■ GIVEN DATA ■
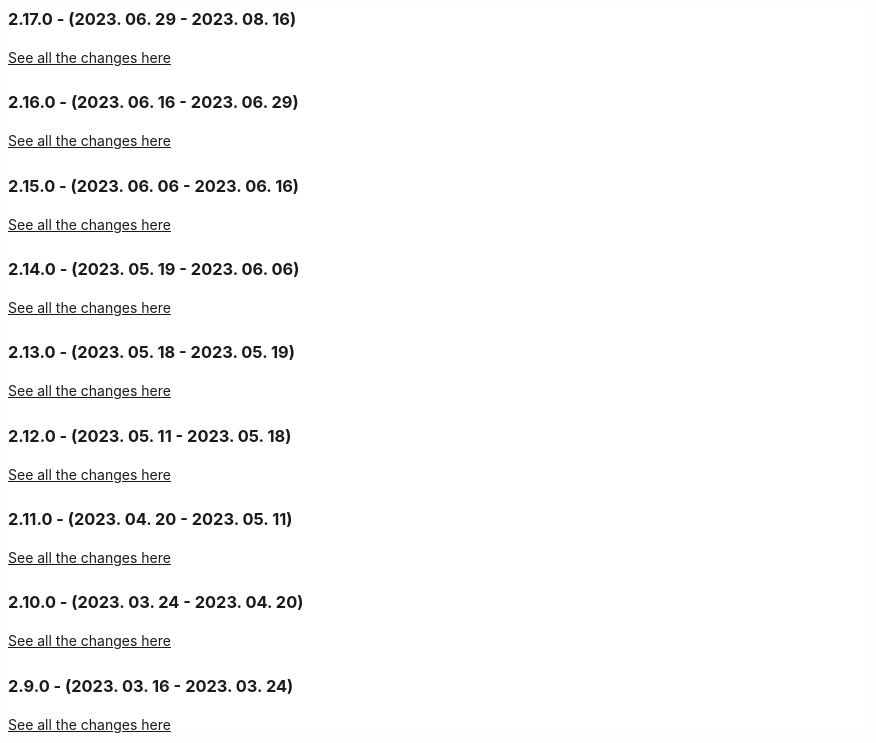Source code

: ### 2.17.0 - (2023. 06. 29 -  2023. 08. 16)

[See all the changes here](https://gerrit-gamma.gic.ericsson.se/#/dashboard/?title=GAS+Release&2.17.0=project:EEA/adp-ui-service+is:merged+after:"2023-06-29%2008:22:59%20%252B0000"+before:"2023-08-16%2008:58:55%20%252B0000")

### 2.16.0 - (2023. 06. 16 -  2023. 06. 29)

[See all the changes here](https://gerrit-gamma.gic.ericsson.se/#/dashboard/?title=GAS+Release&2.16.0=project:EEA/adp-ui-service+is:merged+after:"2023-06-16%2011:06:34%20%252B0000"+before:"2023-06-29%2008:22:59%20%252B0000")

### 2.15.0 - (2023. 06. 06 -  2023. 06. 16)

[See all the changes here](https://gerrit-gamma.gic.ericsson.se/#/dashboard/?title=GAS+Release&2.15.0=project:EEA/adp-ui-service+is:merged+after:"2023-06-06%2009:55:57%20%252B0000"+before:"2023-06-16%2011:06:34%20%252B0000")

### 2.14.0 - (2023. 05. 19 -  2023. 06. 06)

[See all the changes here](https://gerrit-gamma.gic.ericsson.se/#/dashboard/?title=GAS+Release&2.14.0=project:EEA/adp-ui-service+is:merged+after:"2023-05-19%2014:33:41%20%252B0000"+before:"2023-06-06%2009:55:57%20%252B0000")

### 2.13.0 - (2023. 05. 18 -  2023. 05. 19)

[See all the changes here](https://gerrit-gamma.gic.ericsson.se/#/dashboard/?title=GAS+Release&2.13.0=project:EEA/adp-ui-service+is:merged+after:"2023-05-18%2013:12:16%20%252B0000"+before:"2023-05-19%2014:33:41%20%252B0000")

### 2.12.0 - (2023. 05. 11 -  2023. 05. 18)

[See all the changes here](https://gerrit-gamma.gic.ericsson.se/#/dashboard/?title=GAS+Release&2.12.0=project:EEA/adp-ui-service+is:merged+after:"2023-05-11%2009:53:26%20%252B0000"+before:"2023-05-18%2013:12:16%20%252B0000")

### 2.11.0 - (2023. 04. 20 -  2023. 05. 11)

[See all the changes here](https://gerrit-gamma.gic.ericsson.se/#/dashboard/?title=GAS+Release&2.11.0=project:EEA/adp-ui-service+is:merged+after:"2023-04-20%2008:50:46%20%252B0000"+before:"2023-05-11%2009:53:26%20%252B0000")

### 2.10.0 - (2023. 03. 24 -  2023. 04. 20)

[See all the changes here](https://gerrit-gamma.gic.ericsson.se/#/dashboard/?title=GAS+Release&2.10.0=project:EEA/adp-ui-service+is:merged+after:"2023-03-24%2009:02:34%20%252B0000"+before:"2023-04-20%2008:50:46%20%252B0000")

### 2.9.0 - (2023. 03. 16 -  2023. 03. 24)

[See all the changes here](https://gerrit-gamma.gic.ericsson.se/#/dashboard/?title=GAS+Release&2.9.0=project:EEA/adp-ui-service+is:merged+after:"2023-03-16%2008:09:17%20%252B0000"+before:"2023-03-24%2009:02:34%20%252B0000")
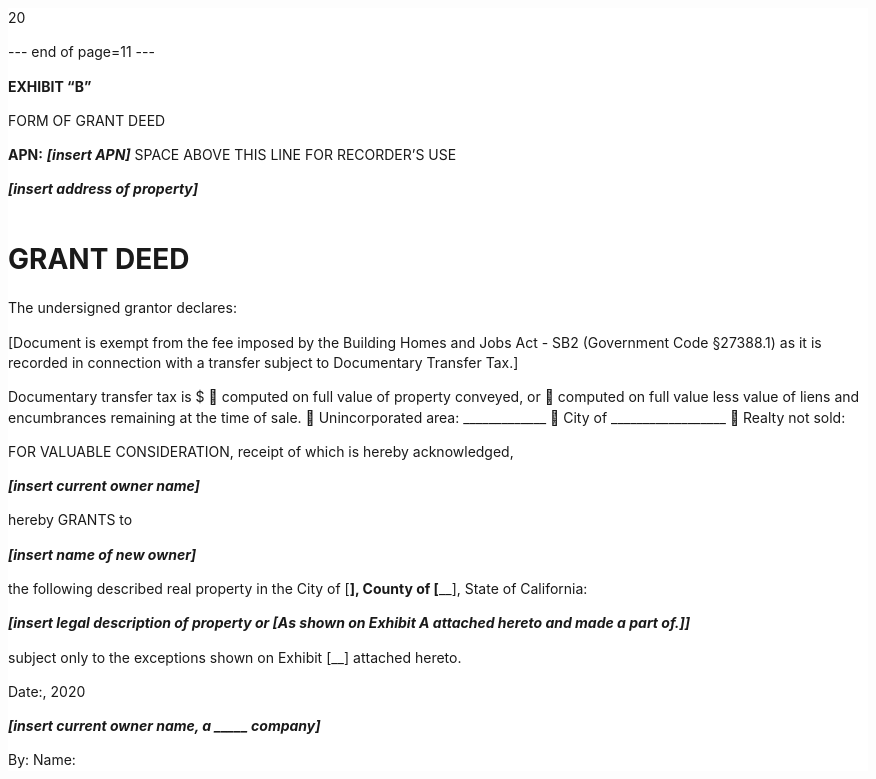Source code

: 
20




--- end of page=11 ---

**EXHIBIT “B”**


FORM OF GRANT DEED


**APN:** _**[insert APN]**_
SPACE ABOVE THIS LINE FOR RECORDER’S USE

_**[insert address of property]**_

# GRANT DEED


The undersigned grantor declares:

[Document is exempt from the fee imposed by the Building Homes and Jobs Act - SB2 (Government Code §27388.1) as
it is recorded in connection with a transfer subject to Documentary Transfer Tax.]

Documentary transfer tax is $
 computed on full value of property conveyed, or
 computed on full value less value of liens and encumbrances remaining at the time of sale.
 Unincorporated area: _____________  City of __________________
 Realty not sold:


FOR VALUABLE CONSIDERATION, receipt of which is hereby acknowledged,


_**[insert current owner name]**_

hereby GRANTS to


_**[insert name of new owner]**_

the following described real property in the City of [____________], County of [______________], State of California:


_**[insert legal description of property or [As shown on Exhibit A attached hereto and made a part of.]]**_


subject only to the exceptions shown on Exhibit [__] attached hereto.



Date:, 2020




_**[insert current owner name, a _____ company]**_



By:
Name:
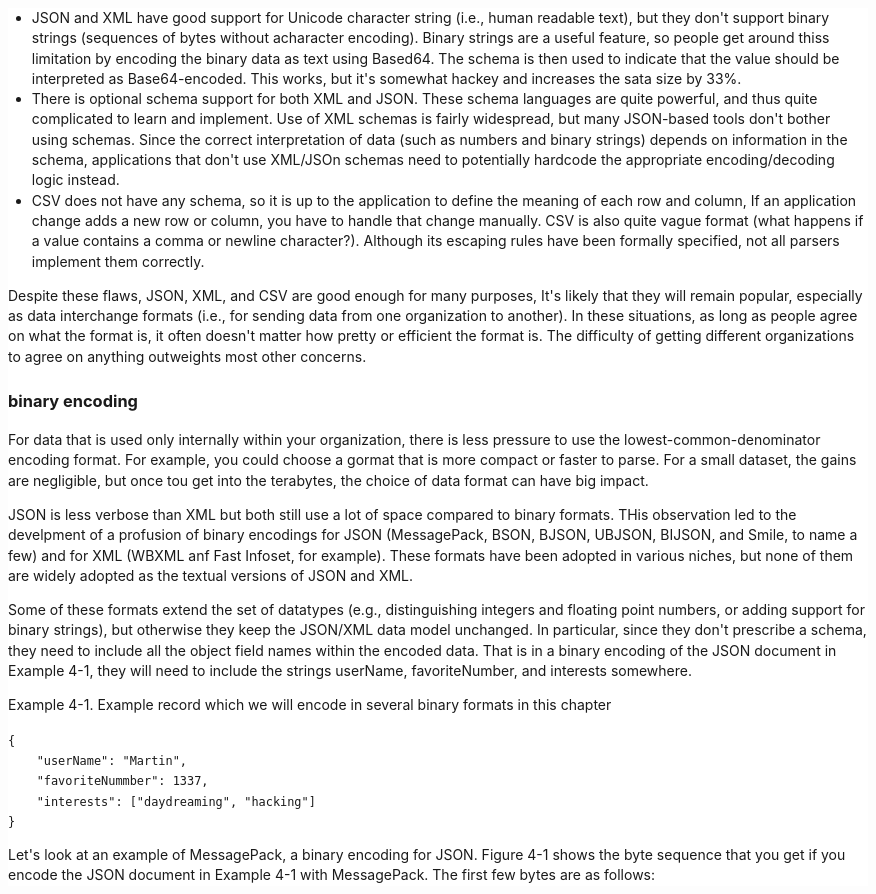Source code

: - JSON and XML have good support for Unicode character string (i.e., human readable text), but they don't support binary strings (sequences of bytes without acharacter encoding). Binary strings are a useful feature, so people get around thiss limitation by encoding the binary data as text using Based64. The schema is then used to indicate that the value should be interpreted as Base64-encoded. This works, but it's somewhat hackey and increases the sata size by 33%.  
- There is optional schema support for both XML and JSON. These schema languages are quite powerful, and thus quite complicated to learn and implement. Use of XML schemas is fairly widespread, but many JSON-based tools don't bother using schemas. Since the correct interpretation of data (such as numbers and binary strings) depends on information in the schema, applications that don't use XML/JSOn schemas need to potentially hardcode the appropriate encoding/decoding logic instead.  
- CSV does not have any schema, so it is up to the application to define the meaning of each row and column, If an application change adds a new row or column, you have to handle that change manually. CSV is also quite vague format (what happens if a value contains a comma or newline character?). Although its escaping rules have been formally specified, not all parsers implement them correctly.  

Despite these flaws, JSON, XML, and CSV are good enough for many purposes, It's likely that they will remain popular, especially as data interchange formats (i.e., for sending data from one organization to another). In these situations, as long as people agree on what the format is, it often doesn't matter how pretty or efficient the format is. The difficulty of getting different organizations to agree on anything outweights most other concerns.  

### binary encoding

For data that is used only internally within your organization, there is less pressure to use the lowest-common-denominator encoding format. For example, you could choose a gormat that is more compact or faster to parse. For a small dataset, the gains are negligible, but once tou get into the terabytes, the choice of data format can have big impact.  

JSON is less verbose than XML but both still use a lot of space compared to binary formats. THis observation led to the develpment of a profusion of binary encodings for JSON (MessagePack, BSON, BJSON, UBJSON, BIJSON, and Smile, to name a few) and for XML (WBXML anf Fast Infoset, for example). These formats have been adopted in various niches, but none of them are widely adopted as the textual versions of JSON and XML.  

Some of these formats extend the set of datatypes (e.g., distinguishing integers and floating point numbers, or adding support for binary strings), but otherwise they keep the JSON/XML data model unchanged. In particular, since they don't prescribe a schema, they need to include all the object field names within the encoded data. That is in a binary encoding of the JSON document in Example 4-1, they will need to include the strings userName, favoriteNumber, and interests somewhere.  

<p>
    Example 4-1. Example record which we will encode in several binary formats in this chapter  
    
    {
        "userName": "Martin",
        "favoriteNummber": 1337,
        "interests": ["daydreaming", "hacking"]
    }
</p>

Let's look at an example of MessagePack, a binary encoding for JSON. Figure 4-1 shows the byte sequence that you get if you encode the JSON document in Example 4-1 with MessagePack. The first few bytes are as follows:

■ YOUR GOAL ■
Return every line above exactly, omitting images.

■ ANSWER TO THIS TASK ■
Source code

: ### 2.17.0 - (2023. 06. 29 -  2023. 08. 16)

[See all the changes here](https://gerrit-gamma.gic.ericsson.se/#/dashboard/?title=GAS+Release&2.17.0=project:EEA/adp-ui-service+is:merged+after:"2023-06-29%2008:22:59%20%252B0000"+before:"2023-08-16%2008:58:55%20%252B0000")

### 2.16.0 - (2023. 06. 16 -  2023. 06. 29)

[See all the changes here](https://gerrit-gamma.gic.ericsson.se/#/dashboard/?title=GAS+Release&2.16.0=project:EEA/adp-ui-service+is:merged+after:"2023-06-16%2011:06:34%20%252B0000"+before:"2023-06-29%2008:22:59%20%252B0000")

### 2.15.0 - (2023. 06. 06 -  2023. 06. 16)

[See all the changes here](https://gerrit-gamma.gic.ericsson.se/#/dashboard/?title=GAS+Release&2.15.0=project:EEA/adp-ui-service+is:merged+after:"2023-06-06%2009:55:57%20%252B0000"+before:"2023-06-16%2011:06:34%20%252B0000")

### 2.14.0 - (2023. 05. 19 -  2023. 06. 06)

[See all the changes here](https://gerrit-gamma.gic.ericsson.se/#/dashboard/?title=GAS+Release&2.14.0=project:EEA/adp-ui-service+is:merged+after:"2023-05-19%2014:33:41%20%252B0000"+before:"2023-06-06%2009:55:57%20%252B0000")

### 2.13.0 - (2023. 05. 18 -  2023. 05. 19)

[See all the changes here](https://gerrit-gamma.gic.ericsson.se/#/dashboard/?title=GAS+Release&2.13.0=project:EEA/adp-ui-service+is:merged+after:"2023-05-18%2013:12:16%20%252B0000"+before:"2023-05-19%2014:33:41%20%252B0000")

### 2.12.0 - (2023. 05. 11 -  2023. 05. 18)

[See all the changes here](https://gerrit-gamma.gic.ericsson.se/#/dashboard/?title=GAS+Release&2.12.0=project:EEA/adp-ui-service+is:merged+after:"2023-05-11%2009:53:26%20%252B0000"+before:"2023-05-18%2013:12:16%20%252B0000")

### 2.11.0 - (2023. 04. 20 -  2023. 05. 11)

[See all the changes here](https://gerrit-gamma.gic.ericsson.se/#/dashboard/?title=GAS+Release&2.11.0=project:EEA/adp-ui-service+is:merged+after:"2023-04-20%2008:50:46%20%252B0000"+before:"2023-05-11%2009:53:26%20%252B0000")

### 2.10.0 - (2023. 03. 24 -  2023. 04. 20)

[See all the changes here](https://gerrit-gamma.gic.ericsson.se/#/dashboard/?title=GAS+Release&2.10.0=project:EEA/adp-ui-service+is:merged+after:"2023-03-24%2009:02:34%20%252B0000"+before:"2023-04-20%2008:50:46%20%252B0000")

### 2.9.0 - (2023. 03. 16 -  2023. 03. 24)

[See all the changes here](https://gerrit-gamma.gic.ericsson.se/#/dashboard/?title=GAS+Release&2.9.0=project:EEA/adp-ui-service+is:merged+after:"2023-03-16%2008:09:17%20%252B0000"+before:"2023-03-24%2009:02:34%20%252B0000")
Source code

: 
20




--- end of page=11 ---

**EXHIBIT “B”**


FORM OF GRANT DEED


**APN:** _**[insert APN]**_
SPACE ABOVE THIS LINE FOR RECORDER’S USE

_**[insert address of property]**_

# GRANT DEED


The undersigned grantor declares:

[Document is exempt from the fee imposed by the Building Homes and Jobs Act - SB2 (Government Code §27388.1) as
it is recorded in connection with a transfer subject to Documentary Transfer Tax.]

Documentary transfer tax is $
 computed on full value of property conveyed, or
 computed on full value less value of liens and encumbrances remaining at the time of sale.
 Unincorporated area: _____________  City of __________________
 Realty not sold:


FOR VALUABLE CONSIDERATION, receipt of which is hereby acknowledged,


_**[insert current owner name]**_

hereby GRANTS to


_**[insert name of new owner]**_

the following described real property in the City of [____________], County of [______________], State of California:


_**[insert legal description of property or [As shown on Exhibit A attached hereto and made a part of.]]**_


subject only to the exceptions shown on Exhibit [__] attached hereto.



Date:, 2020




_**[insert current owner name, a _____ company]**_



By:
Name:
Source code

: - JSON and XML have good support for Unicode character string (i.e., human readable text), but they don't support binary strings (sequences of bytes without acharacter encoding). Binary strings are a useful feature, so people get around thiss limitation by encoding the binary data as text using Based64. The schema is then used to indicate that the value should be interpreted as Base64-encoded. This works, but it's somewhat hackey and increases the sata size by 33%.  
- There is optional schema support for both XML and JSON. These schema languages are quite powerful, and thus quite complicated to learn and implement. Use of XML schemas is fairly widespread, but many JSON-based tools don't bother using schemas. Since the correct interpretation of data (such as numbers and binary strings) depends on information in the schema, applications that don't use XML/JSOn schemas need to potentially hardcode the appropriate encoding/decoding logic instead.  
- CSV does not have any schema, so it is up to the application to define the meaning of each row and column, If an application change adds a new row or column, you have to handle that change manually. CSV is also quite vague format (what happens if a value contains a comma or newline character?). Although its escaping rules have been formally specified, not all parsers implement them correctly.  

Despite these flaws, JSON, XML, and CSV are good enough for many purposes, It's likely that they will remain popular, especially as data interchange formats (i.e., for sending data from one organization to another). In these situations, as long as people agree on what the format is, it often doesn't matter how pretty or efficient the format is. The difficulty of getting different organizations to agree on anything outweights most other concerns.  

### binary encoding

For data that is used only internally within your organization, there is less pressure to use the lowest-common-denominator encoding format. For example, you could choose a gormat that is more compact or faster to parse. For a small dataset, the gains are negligible, but once tou get into the terabytes, the choice of data format can have big impact.  

JSON is less verbose than XML but both still use a lot of space compared to binary formats. THis observation led to the develpment of a profusion of binary encodings for JSON (MessagePack, BSON, BJSON, UBJSON, BIJSON, and Smile, to name a few) and for XML (WBXML anf Fast Infoset, for example). These formats have been adopted in various niches, but none of them are widely adopted as the textual versions of JSON and XML.  

Some of these formats extend the set of datatypes (e.g., distinguishing integers and floating point numbers, or adding support for binary strings), but otherwise they keep the JSON/XML data model unchanged. In particular, since they don't prescribe a schema, they need to include all the object field names within the encoded data. That is in a binary encoding of the JSON document in Example 4-1, they will need to include the strings userName, favoriteNumber, and interests somewhere.  

<p>
    Example 4-1. Example record which we will encode in several binary formats in this chapter  
    
    {
        "userName": "Martin",
        "favoriteNummber": 1337,
        "interests": ["daydreaming", "hacking"]
    }
</p>

Let's look at an example of MessagePack, a binary encoding for JSON. Figure 4-1 shows the byte sequence that you get if you encode the JSON document in Example 4-1 with MessagePack. The first few bytes are as follows:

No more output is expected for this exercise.